• Issue
  • Nov 01, 2021

Vitry-sur-Seine: Taysir Batniji

Taysir Batniji: “Quelques bribes arrachées au vide qui se creuse”
Musée d’Art Contemporain du Val-de-Marne, Vitry-sur-Seine

TAYSIR BATNIJI, Me 2, 2003, still from video with sound: 2 min 9 sec. Courtesy the artist; Sfeir-Semler Gallery, Beirut/Hamburg; and Galerie Eric Dupont, Paris.

When Palestinian artist Taysir Batniji’s first museum retrospective in France opened in June at the Musée d’Art Contemporain du Val-de-Marne, his native Gaza was being bombarded by the Israel Defense Forces, while residents of the East Jerusalem neighborhood Sheikh Jarrah faced forced expulsions. This context is crucial for grasping Batniji’s practice, which centers Palestinian identity in its individual and collective forms. Since the late 1990s, his practice has oscillated between the recording of his own experience as an artist moving around Europe before settling in Paris, and the evocation of situations all too familiar to Palestinians— from survival under siege to the wait at checkpoints and borders. Eschewing a purely documentary approach and questioning representation both in its political and aesthetic senses, Batniji’s photography, films, and installations evoke his subjects through the subtle but indelible traces—material, sonic, or affective—that such ordeals imprint.

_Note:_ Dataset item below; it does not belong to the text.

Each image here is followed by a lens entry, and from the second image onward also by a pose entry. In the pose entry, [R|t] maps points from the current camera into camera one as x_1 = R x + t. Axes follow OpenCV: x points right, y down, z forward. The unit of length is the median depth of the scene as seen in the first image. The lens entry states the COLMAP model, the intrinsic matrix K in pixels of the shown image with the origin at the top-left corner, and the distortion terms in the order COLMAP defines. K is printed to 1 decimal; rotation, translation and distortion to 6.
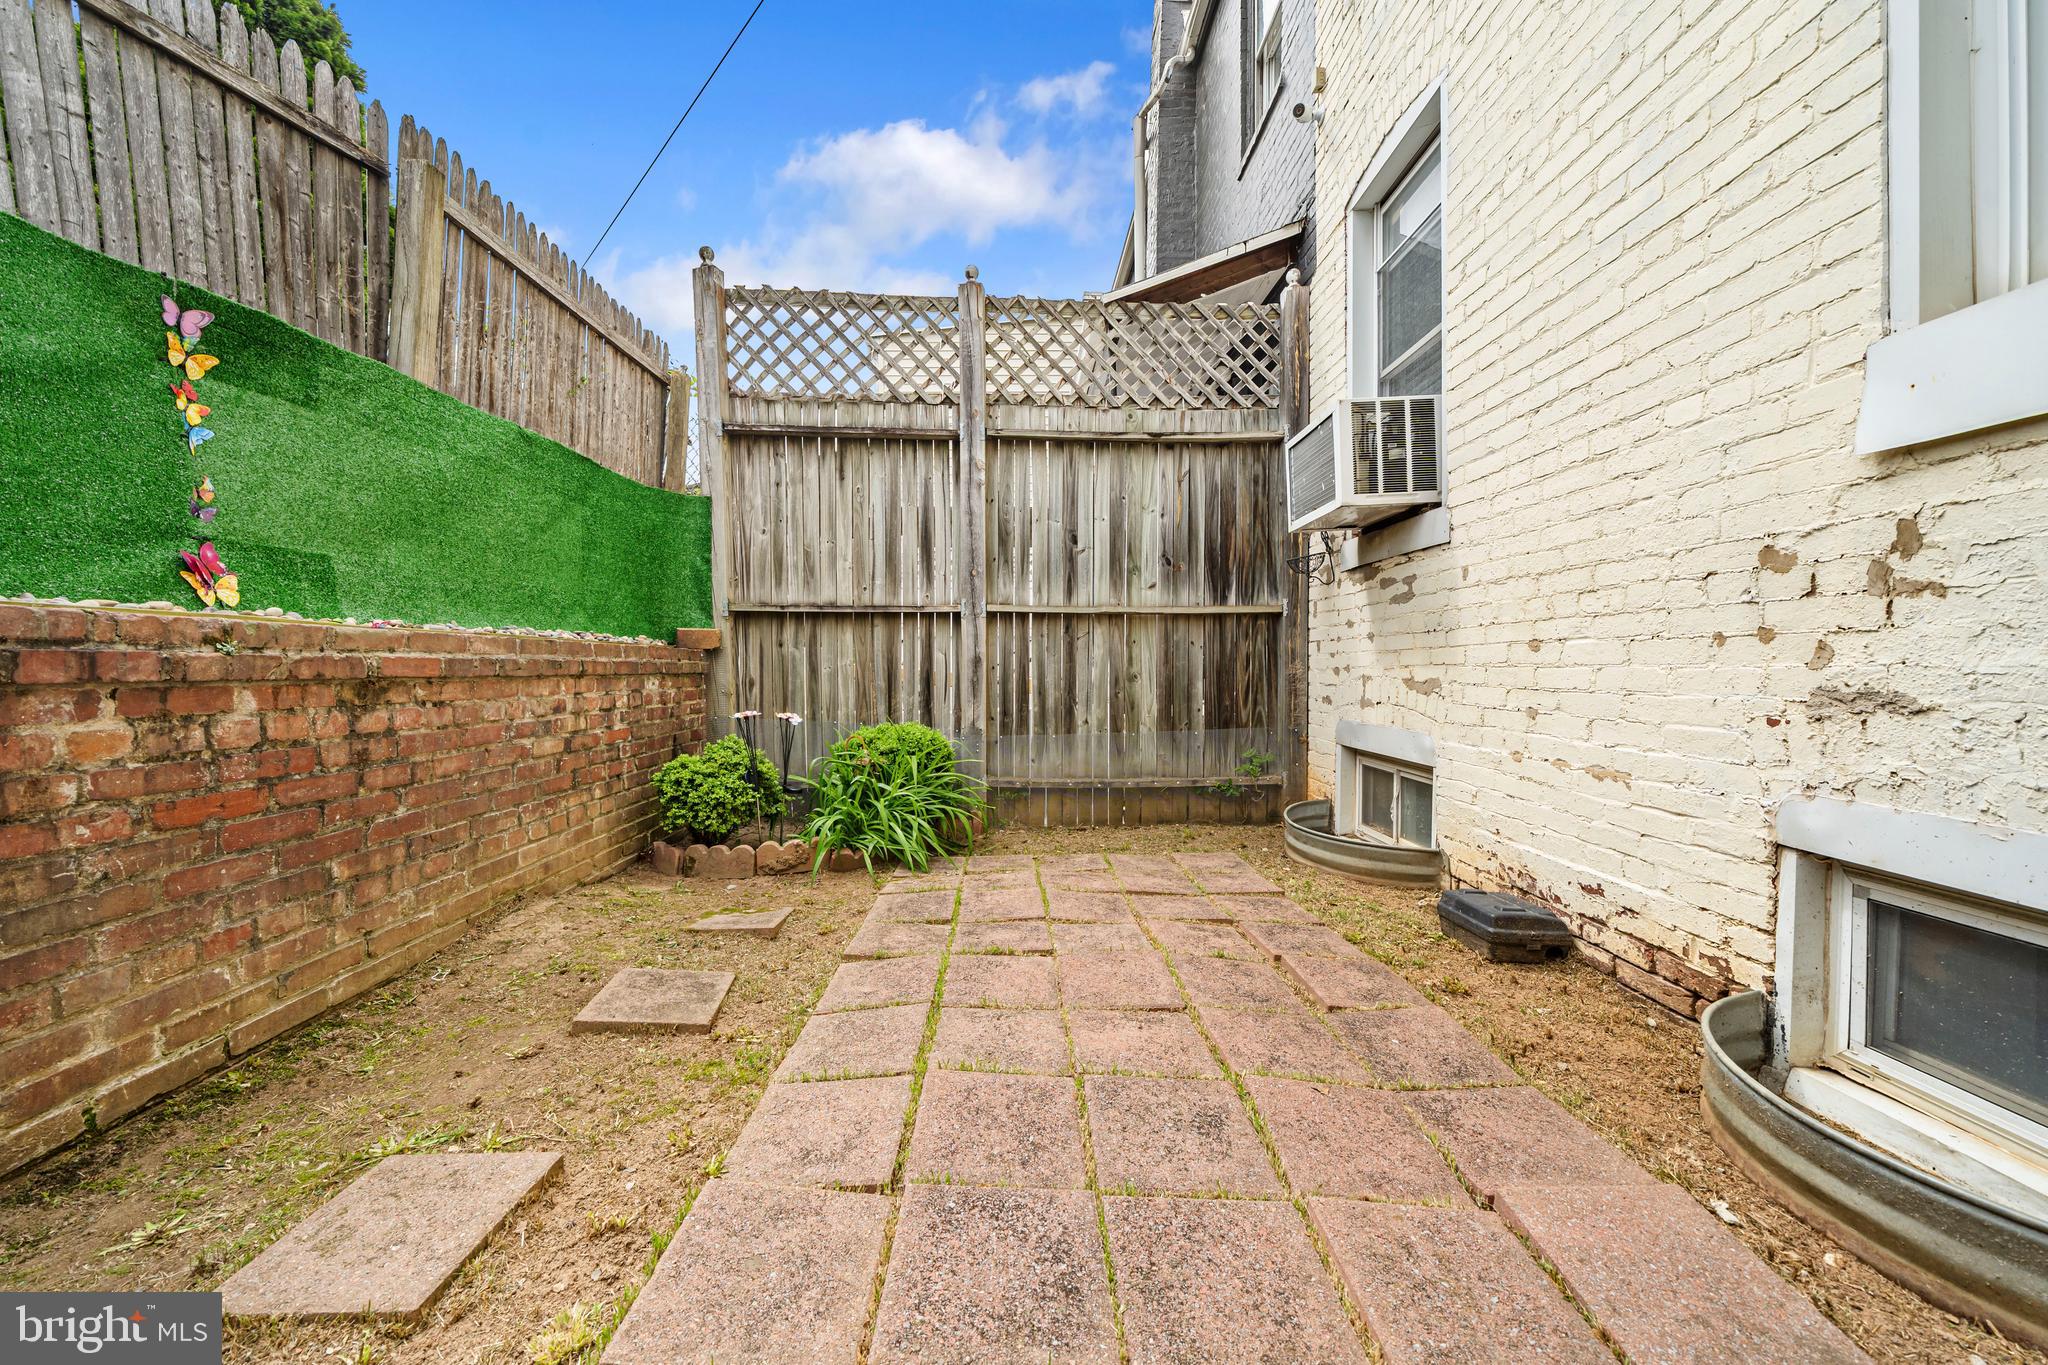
lens RADIAL K [[725.4, 0, 1027.9], [0, 725.4, 678.1], [0, 0, 1]] dist [-0.008269, -0.000118]
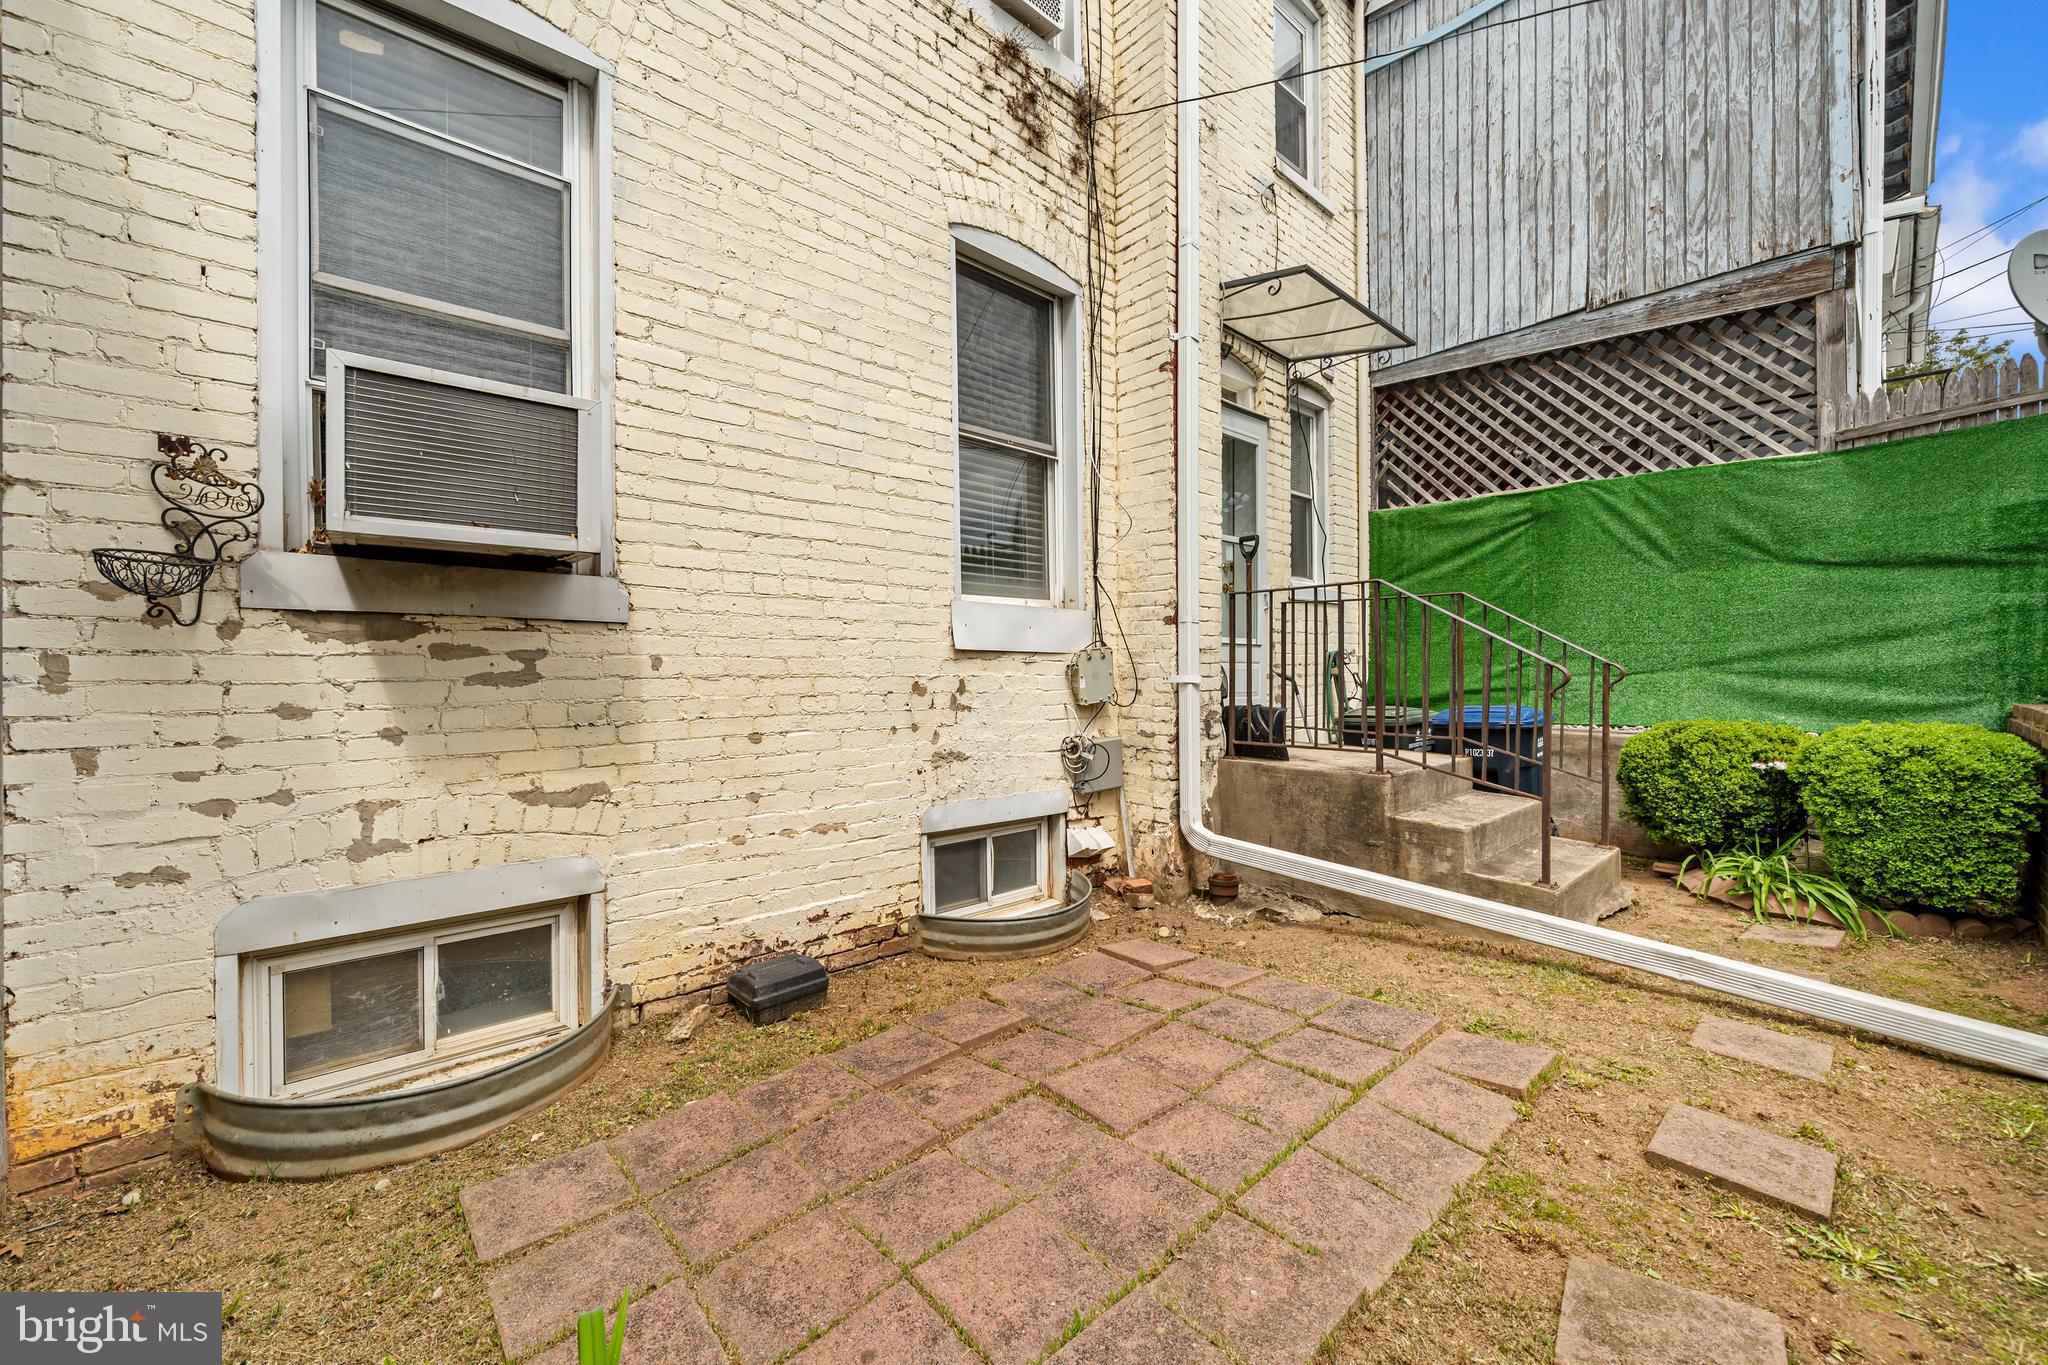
lens RADIAL K [[784.8, 0, 1026.6], [0, 784.8, 672.8], [0, 0, 1]] dist [-0.003429, -0.000189]
pose [[-0.661525, 0.004002, 0.749912, -0.573175], [0.016207, 0.999829, 0.008961, -0.169311], [-0.749748, 0.018081, -0.661477, 1.658275]]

The condition of displacement and representational concern of mark-making were at the heart of the survey. Its title, “Quelques bribes arrachées au vide qui se creuse” (A few scraps wrested from the void that grows), was taken from French author Georges Perec’s book Species of Spaces (1974), in which the sentence referred to writing, or the “wresting” of meaning from one’s foggy thought. Applying the quote to Batniji’s work played on its resonance with the feeling of uprootedness and longing that defines exile.

Perec’s quote also evokes gestures—the tearing of a page, scratching of a surface, or erasure of a layer—that punctuate Batniji’s work, as manifested by Traces #2 (2015). In this series, ocher smudges are painted on the corners of white sheets. Replicating the traces left by adhesive tape, these brushstrokes outline an absence. Facing them were hyperrealist, almost cartoonish, watercolors from the series Untitled (Delayed Reality) (2015– ), depicting a variety of scenes—a hand brandishing a shoe, a man spreading his arms—likely copied from news footage. Each illustrates a close-up or truncated view, implying a partial and decontextualized record of its subject. Although Batniji is best known for his documentary work, these series suggest that he is more interested in the failures of representation.

Likewise, To My Brother (2012–20) addresses the trouble of representing the disappeared. Dedicated to the artist’s brother Mayssara, who was killed in 1987 during the first Intifada, these engravings seem blank, but a closer look reveals a constellation of dots delineating the contours of various figures: each work replicates a photo from Mayssara’s wedding album, yet doesn’t render the image fully visible. This juxtaposition anchored Batniji’s work in what art historian Rosalind Krauss named “the photographic,” the physical imprint—of light, or of a tool—on a surface, but added an intimately tragic dimension.

Of Batniji’s oeuvre, his photographs and videos remain the most widely exhibited. Accordingly, videos occupied the center of the exhibition, including the exhilarating and succinct Me 2 (2003), in which the artist films himself spinning to Gloria Gaynor’s “I Will Survive” (1978). Seemingly frivolous, this artwork took on its full meaning once the visitor encountered Background Noise in the parallel room. Shot in 2007, the video frames the artist’s face as he keeps himself from blinking to the sound of aerial bombings by Israeli forces on Gaza. Poignant in its simplicity, Background Noise played while the sound from Me 2 bled into the room, as if the song were a response to the violence endured by Gazans.

Throughout his plastic experimentations and geographical displacements, Batniji has continually investigated representation and its impossibility. It is, then, not surprising that the referential aspect of his work extends from Perec to Mona Hatoum in the wooden beam Posture (GH0809) (2011), the top of which is jabbed with crooked nails; or to Joseph Kosuth in the juxtaposition of a damaged Formica table-top and its nebulous photographic reproduction in Tabula Ghaza (2005–14). Summoning conceptual art, Batniji confronts the thing with its simulacra. Perec’s influence, however, remained the most prominent: the exhibition ended with No Condition is Permanent (2014–21), a stack of soaps inscribed with the work’s title. The visitor was invited to take a soap—perhaps to wrest something from the void.